The tradition started when Johnson would walk his German shepherd, Gunda, near the Maryland School for the Deaf. Children on school buses would wave at the dog and Johnson would clap his hands to make Gunda do tricks for them.

After Gunda’s death, Johnson continued the tradition with Nova, another pedigreed German shepherd. When Nova died in the early ’90s, the “most famous dog in Frederick” and her master made front-page news. Even without Nova by Johnson’s side, however, morning drivers made it clear they wanted him to keep on waving. He’s been there ever since.

“It’s good for my ego,” Johnson said. “See, that’s what’s good for me. When you come out and look forward to people waving and blowing their horns. Laughter’s good for you.”

Waving and walking the block each morning is also good for his arthritis, he said.

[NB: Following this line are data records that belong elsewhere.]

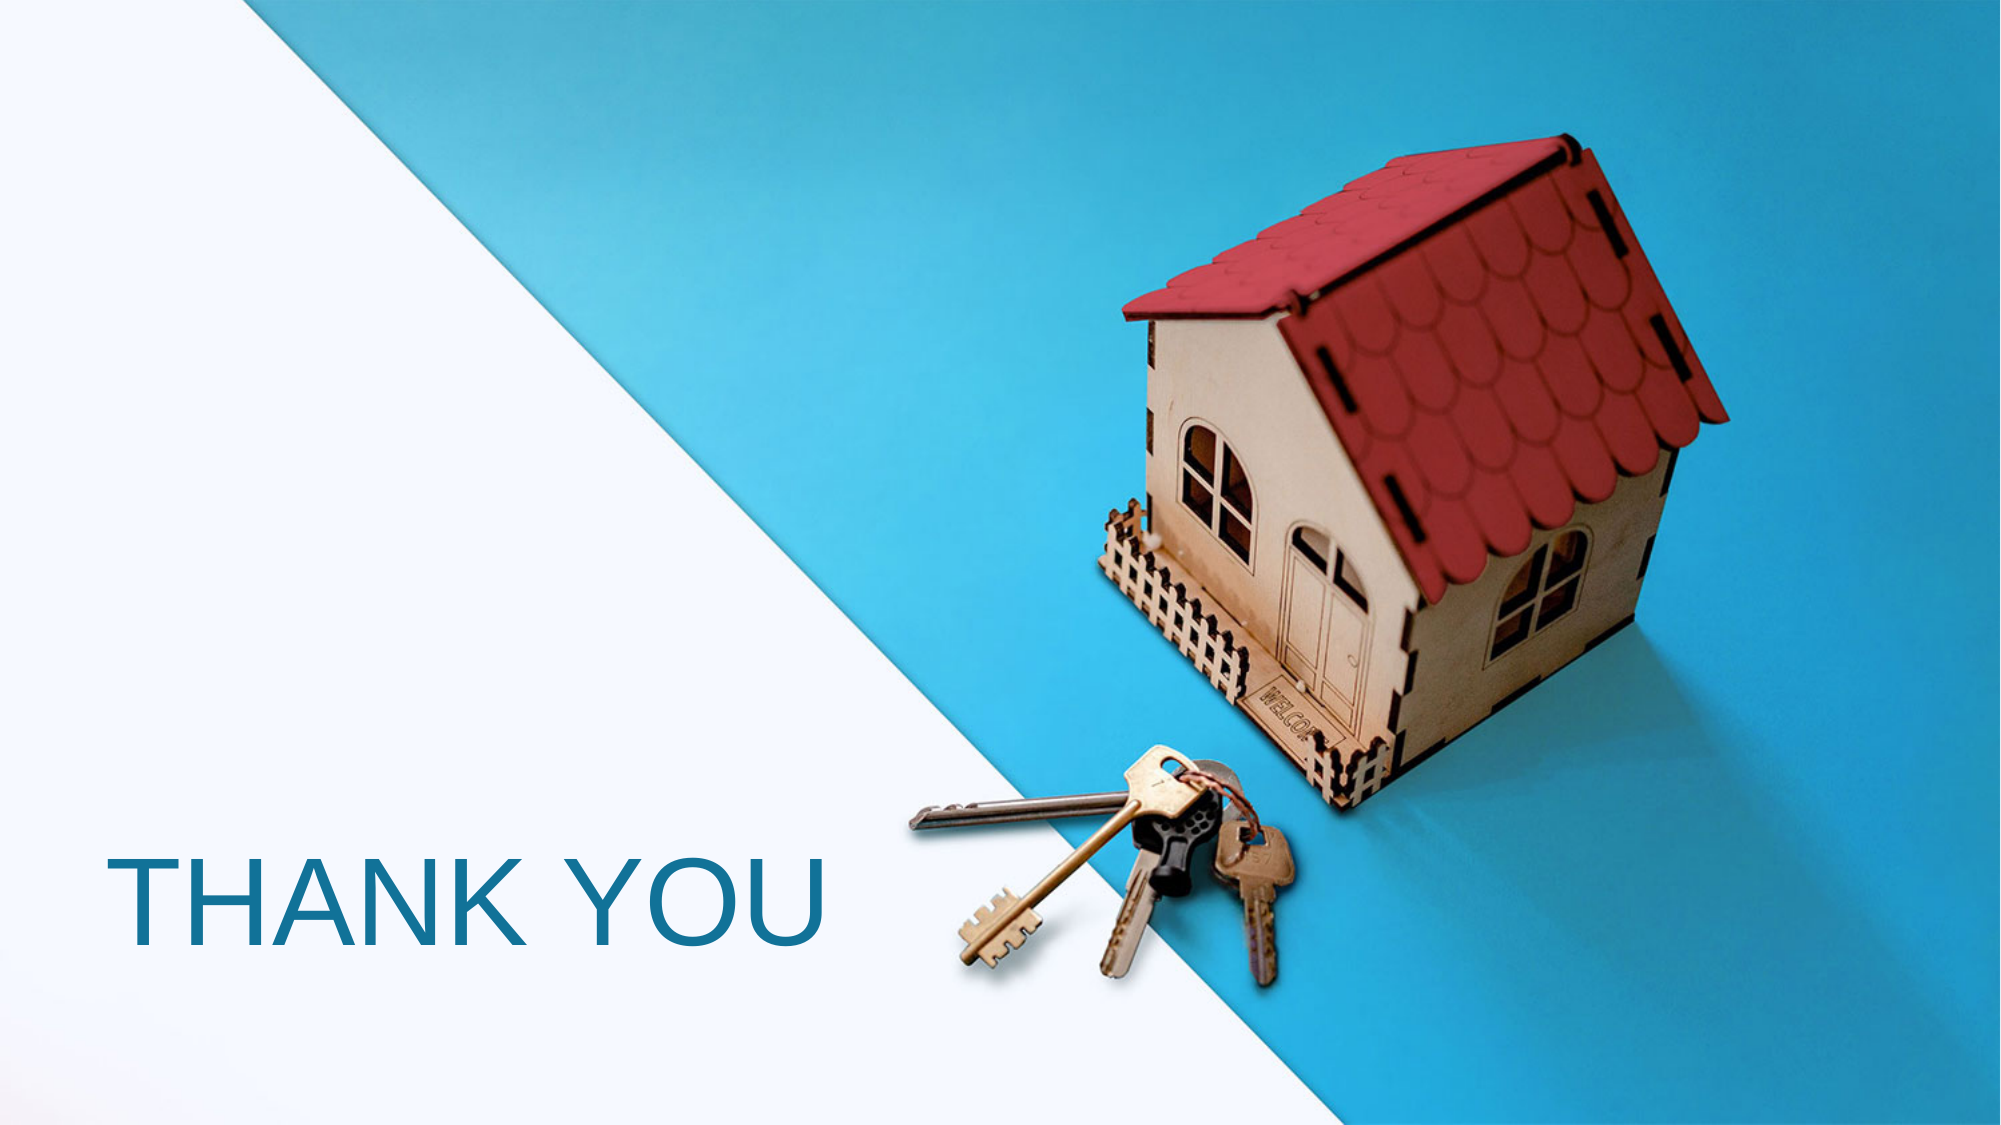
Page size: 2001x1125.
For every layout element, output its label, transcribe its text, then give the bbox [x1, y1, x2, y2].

picture [0, 0, 2001, 1125]
text_box THANK YOU [90, 812, 1034, 978]
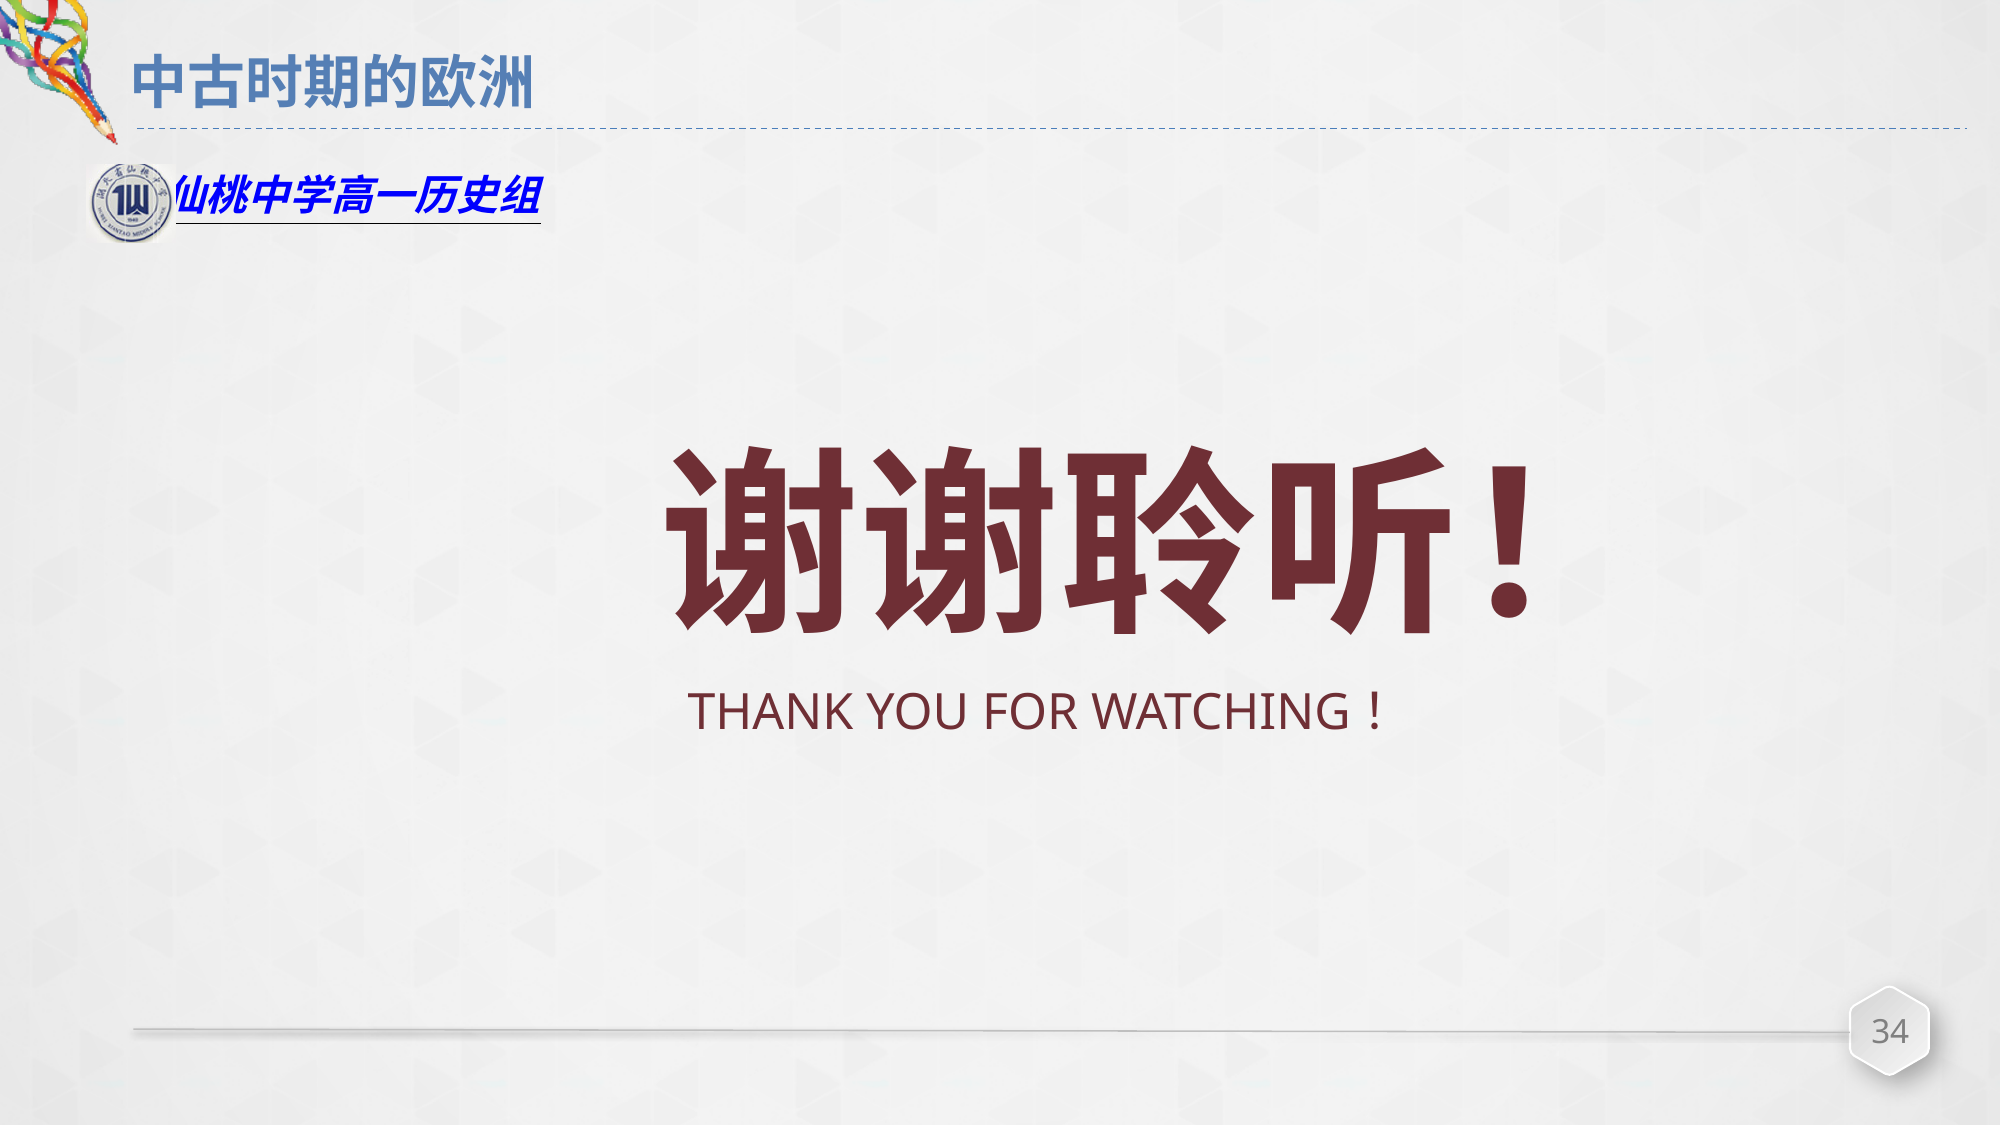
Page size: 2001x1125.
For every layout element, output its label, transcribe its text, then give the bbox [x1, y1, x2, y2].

slide_number 34 [1850, 1007, 1930, 1058]
text_box THANK YOU FOR WATCHING！ [672, 672, 1428, 747]
picture [0, 0, 2000, 1125]
title 中古时期的欧洲 [114, 37, 1840, 123]
text_box 谢谢聆听！ [644, 408, 1675, 664]
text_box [180, 166, 566, 229]
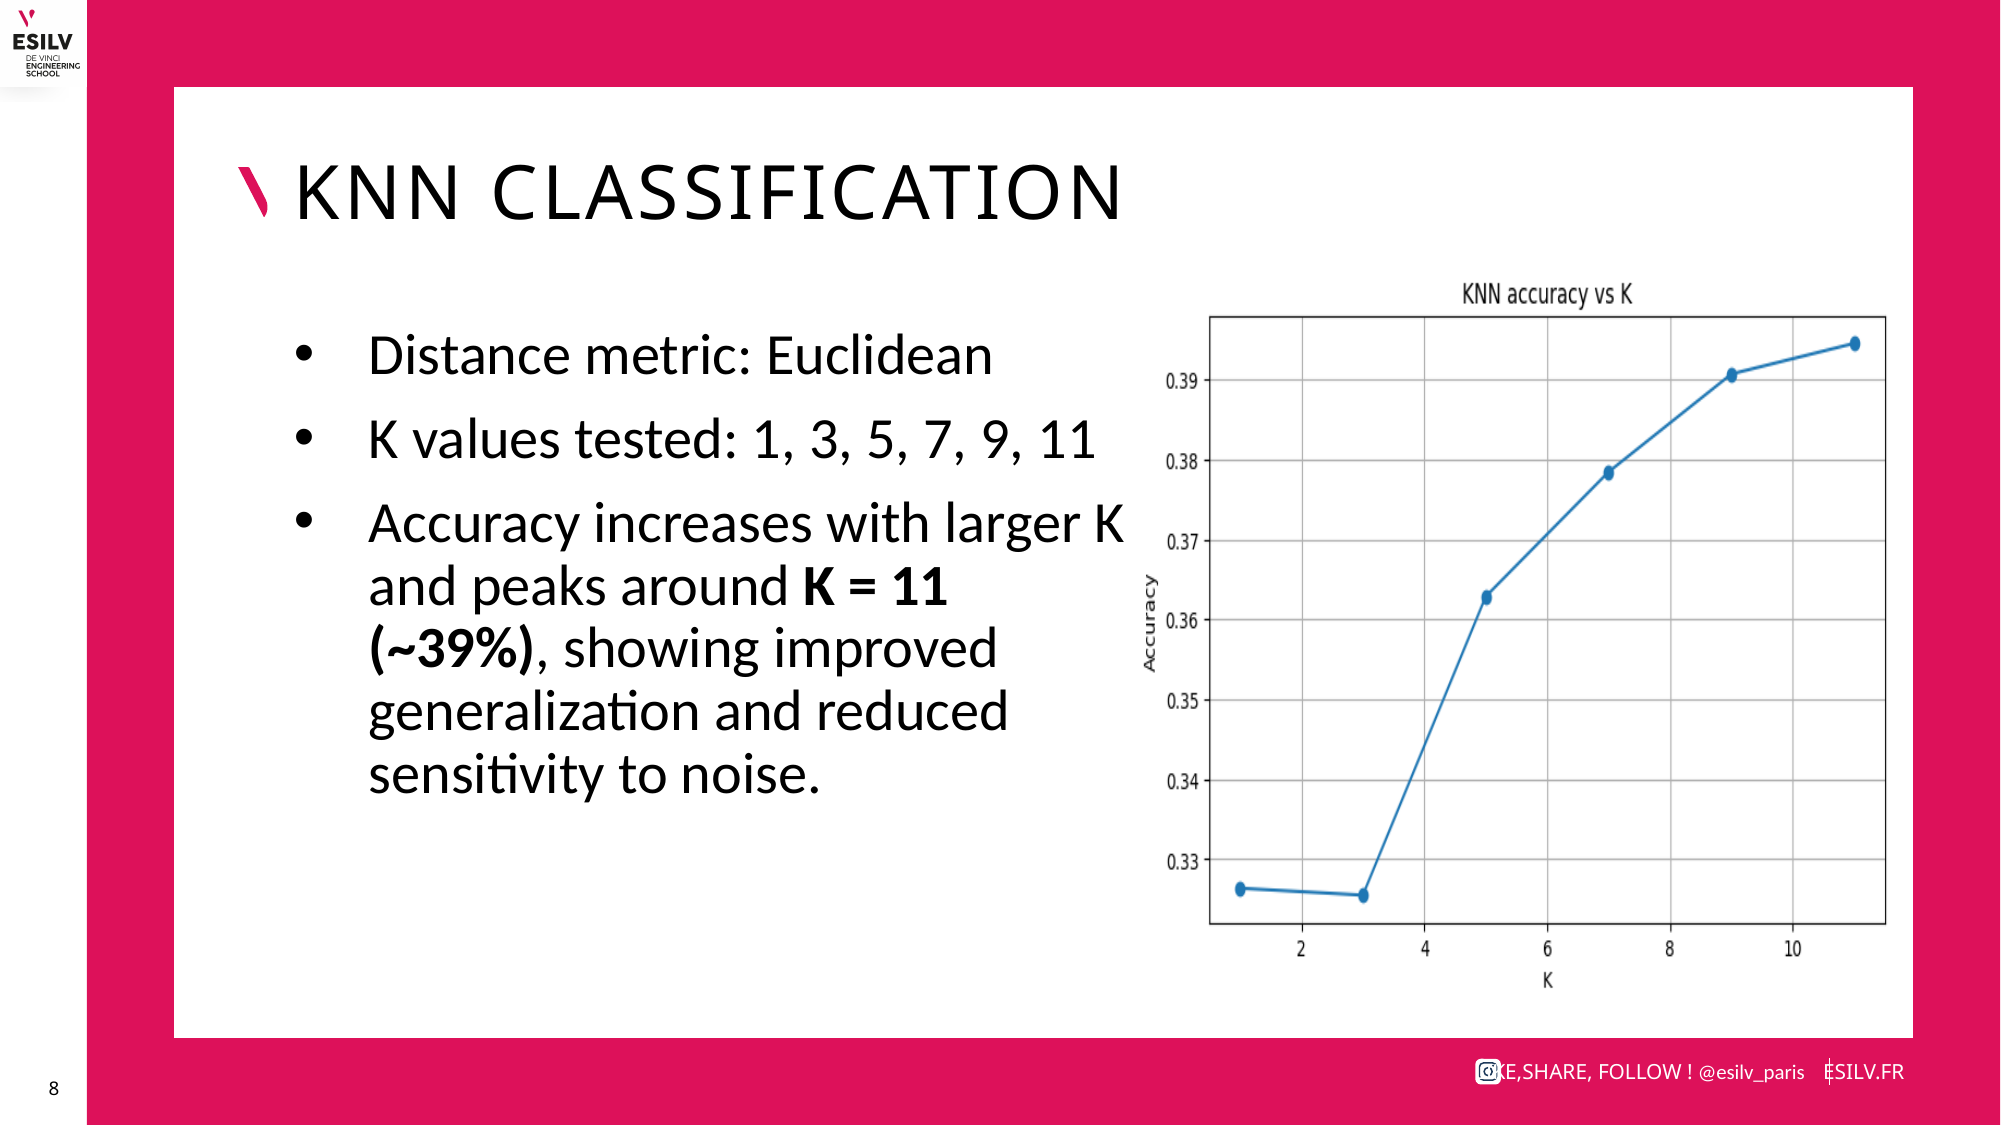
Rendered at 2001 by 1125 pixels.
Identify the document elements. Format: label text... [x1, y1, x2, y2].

title KNN Classification [293, 154, 1806, 267]
list Distance metric: Euclidean K values tested: 1, 3, 5, 7, 9, 11 Accuracy increases with larger K and peaks around K = 11 (~39%), showing improved generalization and reduced sensitivity to noise. [293, 324, 1134, 1039]
picture [1133, 266, 1896, 1007]
slide_number 8 [19, 1077, 83, 1100]
picture [0, 0, 87, 87]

But Johnson’s life is more than his morning routine.

He served seven years in the Army before spending 23 years as a professional chef in the nutrition department of the National Institute of Health. When his arthritis forced an early retirement, he took hospitality classes at Hagerstown Junior College and opened his own business, O.K. Johnson Catering, with his wife.

He is a proud father and grandfather, and he owns a mint-green 1969 Pontiac Grand Prix.

People who get to know his face sometimes stop and give Johnson gifts, such as cookies, jellies, apple butter and the wooden crucifix that hangs around his neck. When his dogs died, people tried to give him free puppies.

“I’m even out here on holidays,” he laughed. “Especially Christmas and Thanksgiving, ’cause I know I’m gonna eat on those days!”

He is only absent when it rains or snows. In the years since he began his ritual, he has learned every detail of his surroundings.